Seanad debates

Tuesday, 13 February 2018

Commencement Matters

Health Services Staff Remuneration

2:30 pm

Photo of Paul GavanPaul Gavan (Sinn Fein) | Oireachtas source

I welcome the Minster of State. I raise the issue of Newport day care centre in County Tipperary. The centre was established in 1992 and now caters for hundreds of elderly folk from the parishes of Newport, Toor, Birdhill, Ballinahinch, Killoscully, Ballina, my own village of Castleconnell, Kilcommon and Rearcross each week in a manner that has changed the quality of life for many of them for the better. A small team of ten health care professionals provide a wide range of community, health, well-being and respite services. Without this facility, hundreds of service users would have to attend at the already vastly overcrowded University Hospital Limerick for their health care needs. The staff have an extremely heavy workload and, like so many others in the sector, regularly go above and beyond their job specifications to ensure that the highest standards of care and support for their clients. Above all, there is a great sense of community that runs through the heart of everything that is done at the centre. The range of community and health services provided make a crucial difference to the lives of so many people in the Tipperary and Limerick region.

The staff who provide this excellent range of services had their pay cut without negotiation in 2008. A decade on, their pay remains exactly where it was after that cut. They see their colleagues and other HSE-funded organisations that have benefited from pay restoration or other section 39 organisations that now, thankfully, have a means of redress through a structured and transparent pay restoration mechanism agreed between my union, SIPTU, and the Department of Health and the HSE. Where is the roadmap for the workers at the Newport day care centre to achieve their pay restoration? Where is their means of achieving any kind of pay rise after a decade enduring a significant pay cut which was imposed without agreement? That pay cut was imposed as a result of a direct instruction from the HSE to the manager of Newport day care centre.

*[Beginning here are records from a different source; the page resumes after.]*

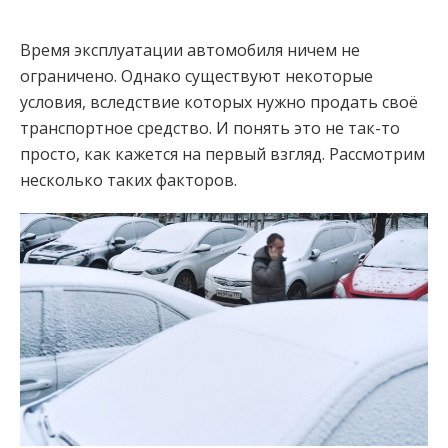
Время эксплуатации автомобиля ничем не
ограничено. Однако существуют некоторые
условия, вследствие которых нужно продать своё
транспортное средство. И понять это не так-то
просто, как кажется на первый взгляд. Рассмотрим
несколько таких факторов.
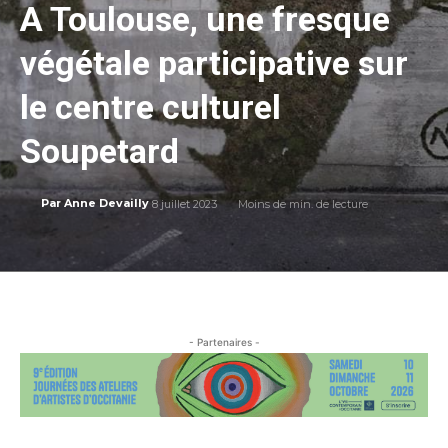
A Toulouse, une fresque
végétale participative sur
le centre culturel
Soupetard
8 juillet 2023
Moins de
min. de lecture
Par
Anne Devailly
- Partenaires -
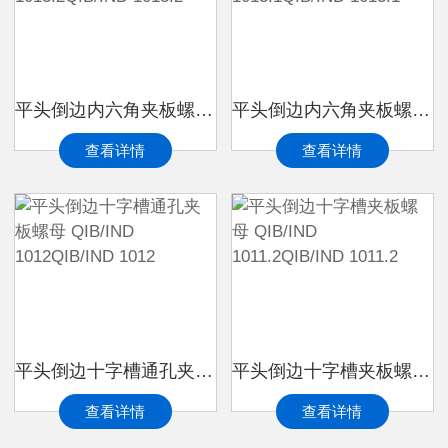
平头倒边内六角夹板螺母 QIB/IND 1013.2QIB/IND 1013.2
平头倒边内六角夹板螺母 QIB/IND 1013.1QIB/IND 1013.1
查看详情
查看详情
平头倒边十字槽通孔夹板螺母 QIB/IND 1012QIB/IND 1012
平头倒边十字槽夹板螺母 QIB/IND 1011.2QIB/IND 1011.2
查看详情
查看详情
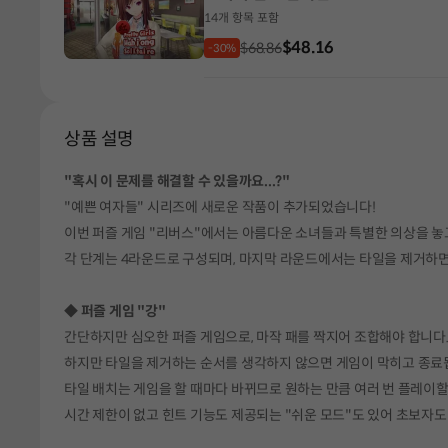
14개 항목 포함
$48.16
$68.86
-30%
상품 설명
"혹시 이 문제를 해결할 수 있을까요...?"
"예쁜 여자들" 시리즈에 새로운 작품이 추가되었습니다!
이번 퍼즐 게임 "리버스"에서는 아름다운 소녀들과 특별한 의상을 놓
각 단계는 4라운드로 구성되며, 마지막 라운드에서는 타일을 제거하면
◆ 퍼즐 게임 "강"
간단하지만 심오한 퍼즐 게임으로, 마작 패를 짝지어 조합해야 합니다.
하지만 타일을 제거하는 순서를 생각하지 않으면 게임이 막히고 종료
타일 배치는 게임을 할 때마다 바뀌므로 원하는 만큼 여러 번 플레이할
시간 제한이 없고 힌트 기능도 제공되는 "쉬운 모드"도 있어 초보자도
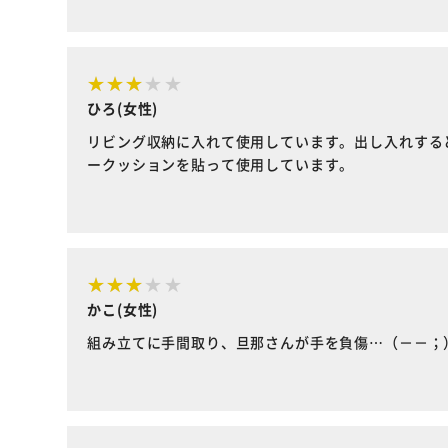
ひろ(女性)
リビング収納に入れて使用しています。出し入れする
ークッションを貼って使用しています。
かこ(女性)
組み立てに手間取り、旦那さんが手を負傷…（－－；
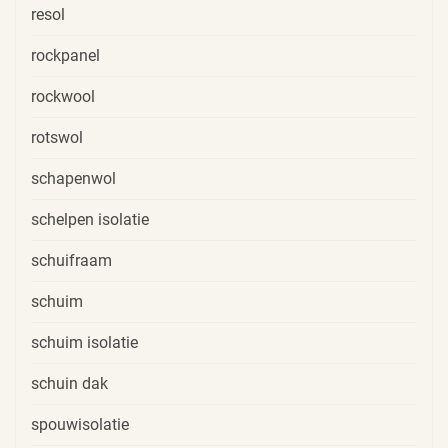
resol
rockpanel
rockwool
rotswol
schapenwol
schelpen isolatie
schuifraam
schuim
schuim isolatie
schuin dak
spouwisolatie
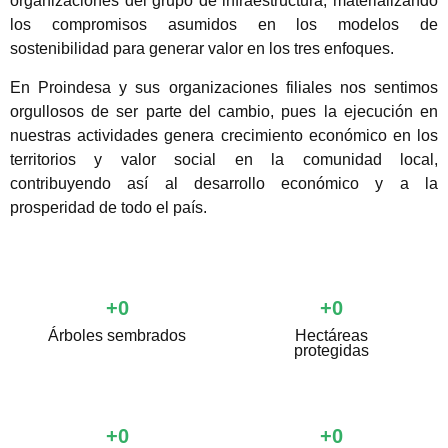
organizaciones del grupo de infraestructura, materializando
los compromisos asumidos en los modelos de
sostenibilidad para generar valor en los tres enfoques.
En Proindesa y sus organizaciones filiales nos sentimos
orgullosos de ser parte del cambio, pues la ejecución en
nuestras actividades genera crecimiento económico en los
territorios y valor social en la comunidad local,
contribuyendo así al desarrollo económico y a la
prosperidad de todo el país.
+
0
+
0
Árboles sembrados
Hectáreas
protegidas
+
0
+
0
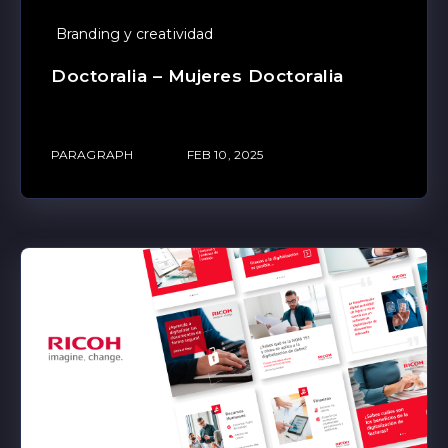
Branding y creatividad
Doctoralia – Mujeres Doctoralia
PARAGRAPH
FEB 10, 2025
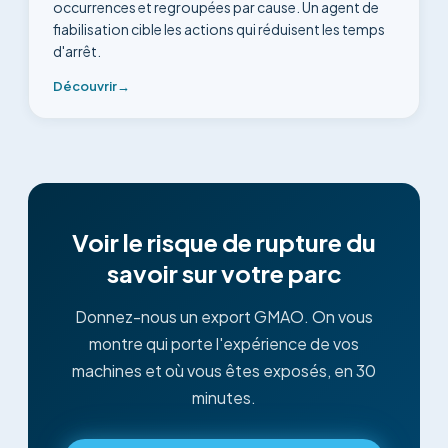
occurrences et regroupées par cause. Un agent de
fiabilisation cible les actions qui réduisent les temps
d'arrêt.
Découvrir
→
Voir le risque de rupture du
savoir sur votre parc
Donnez-nous un export GMAO. On vous
montre qui porte l'expérience de vos
machines et où vous êtes exposés, en 30
minutes.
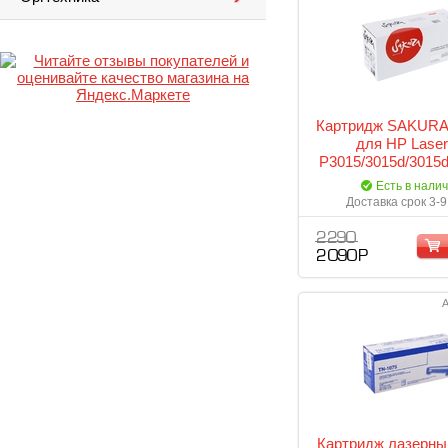
Картридж SAKURA
для HP Laser
P3015/3015d/3015d
черный, 12500
Есть в нали
Доставка срок 3-9
2 290
2 090 Р
А
Картридж лазерный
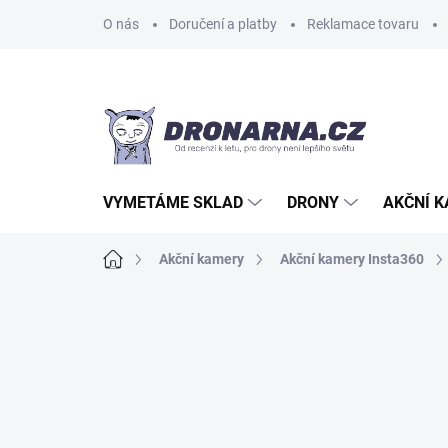
Přejít
O nás
Doručení a platby
Reklamace tovaru
na
obsah
VYMETÁME SKLAD
DRONY
AKČNÍ 
Domů
Akční kamery
Akční kamery Insta360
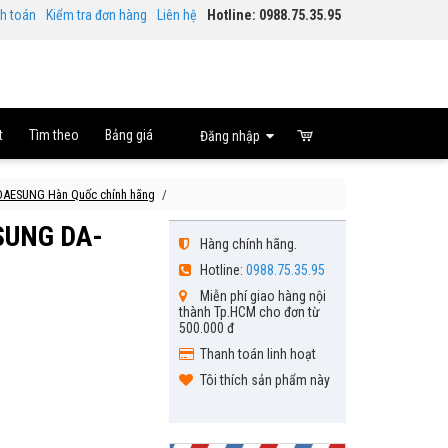
nh toán
Kiểm tra đơn hàng
Liên hệ
Hotline: 0988.75.35.95
t
Tìm theo
Bảng giá
Đăng nhập
n DAESUNG Hàn Quốc chính hãng
ESUNG DA-
Hàng chính hãng.
Hotline:
0988.75.35.95
Miễn phí giao hàng nội
thành Tp.HCM cho đơn từ
500.000 đ
Thanh toán linh hoạt
Tôi thích sản phẩm này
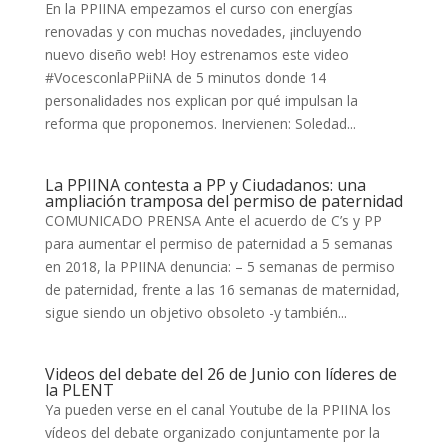
En la PPIINA empezamos el curso con energías
renovadas y con muchas novedades, ¡incluyendo
nuevo diseño web! Hoy estrenamos este video
#VocesconlaPPiiNA de 5 minutos donde 14
personalidades nos explican por qué impulsan la
reforma que proponemos. Inervienen: Soledad...
La PPIINA contesta a PP y Ciudadanos: una
ampliación tramposa del permiso de paternidad
COMUNICADO PRENSA Ante el acuerdo de C’s y PP
para aumentar el permiso de paternidad a 5 semanas
en 2018, la PPIINA denuncia: – 5 semanas de permiso
de paternidad, frente a las 16 semanas de maternidad,
sigue siendo un objetivo obsoleto -y también...
Videos del debate del 26 de Junio con líderes de
la PLENT
Ya pueden verse en el canal Youtube de la PPIINA los
vídeos del debate organizado conjuntamente por la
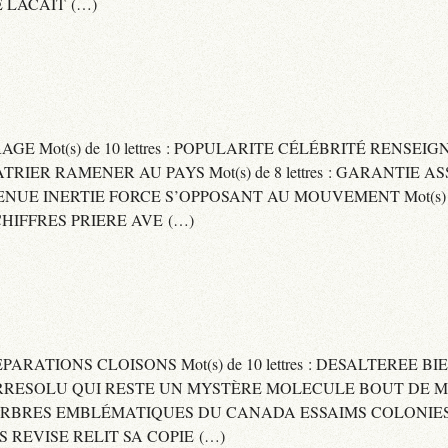
 LACAIT (…)
RAGE Mot(s) de 10 lettres : POPULARITE CÉLÉBRITÉ RENSE
PATRIER RAMENER AU PAYS Mot(s) de 8 lettres : GARANTIE
DVENUE INERTIE FORCE S’OPPOSANT AU MOUVEMENT Mot(s) de 
IFFRES PRIERE AVE (…)
 SEPARATIONS CLOISONS Mot(s) de 10 lettres : DESALTEREE 
: IRRESOLU QUI RESTE UN MYSTÈRE MOLECULE BOUT DE MAT
 ARBRES EMBLÉMATIQUES DU CANADA ESSAIMS COLONIES D
ES REVISE RELIT SA COPIE (…)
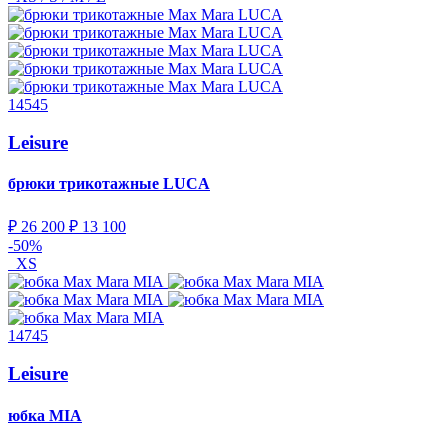
14545
Leisure
брюки трикотажные
LUCA
₽ 26 200
₽ 13 100
-50%
XS
14745
Leisure
юбка
MIA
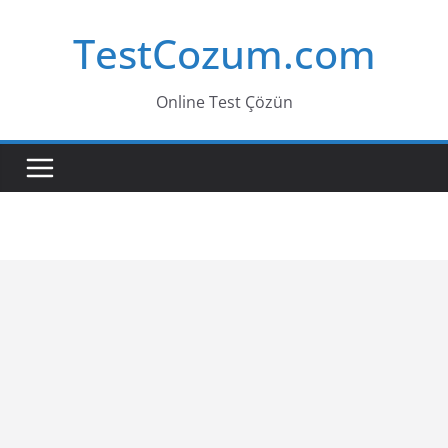
Skip
TestCozum.com
to
content
Online Test Çözün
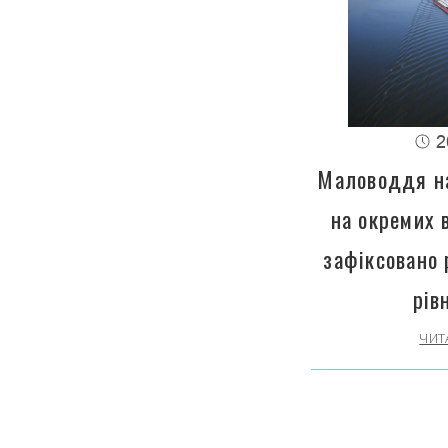
2
Маловоддя на
на окремих 
зафіксовано 
рів
ЧИТ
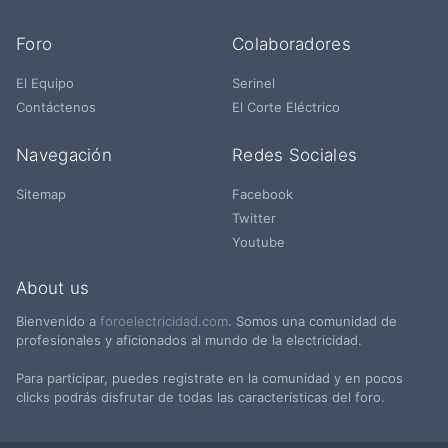
Foro
Colaboradores
El Equipo
Serinel
Contáctenos
El Corte Eléctrico
Navegación
Redes Sociales
Sitemap
Facebook
Twitter
Youtube
About us
Bienvenido a
foroelectricidad.com
. Somos una comunidad de
profesionales y aficionados al mundo de la electricidad.
Para participar, puedes registrate en la comunidad y en pocos
clicks podrás disfrutar de todas las características del foro.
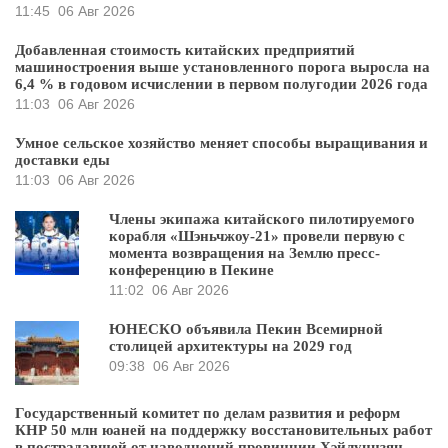
11:45
06 Авг 2026
Добавленная стоимость китайских предприятий
машиностроения выше установленного порога выросла на
6,4 % в годовом исчислении в первом полугодии 2026 года
11:03
06 Авг 2026
Умное сельское хозяйство меняет способы выращивания и
доставки еды
11:03
06 Авг 2026
Члены экипажа китайского пилотируемого
корабля «Шэньчжоу-21» провели первую с
момента возвращения на Землю пресс-
конференцию в Пекине
11:02
06 Авг 2026
ЮНЕСКО объявила Пекин Всемирной
столицей архитектуры на 2029 год
09:38
06 Авг 2026
Государственный комитет по делам развития и реформ
КНР 50 млн юаней на поддержку восстановительных работ
в пострадавшей от наводнений провинции Хэйлунцзян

We know this facility is suffering from significant underfunding. We know it because the management of Newport day care centre has - in writing - cited underfunding as the reason they will not attend the Workplace Relations Commission; they have no financial means of addressing the claims of the SIPTU members working at the centre. As management will not attend the Workplace Relations Commission, the workers concerned have no choice but to ballot for industrial action. This is a publicly-funded facility. Surely the workers must have some means of redress, surely they deserve some hope after years of loyal service and surely there is a responsibility on the Minister of State to make this possible. I am asking her to include these workers in the mechanism for pay restoration for section 39 workers. Otherwise they will be left with no choice but to initiate industrial action. Nobody wants a strike to take place, least of all the workers themselves. It will take place, however, unless the Minister of State provides a means for these workers to press their legitimate claim for pay restoration.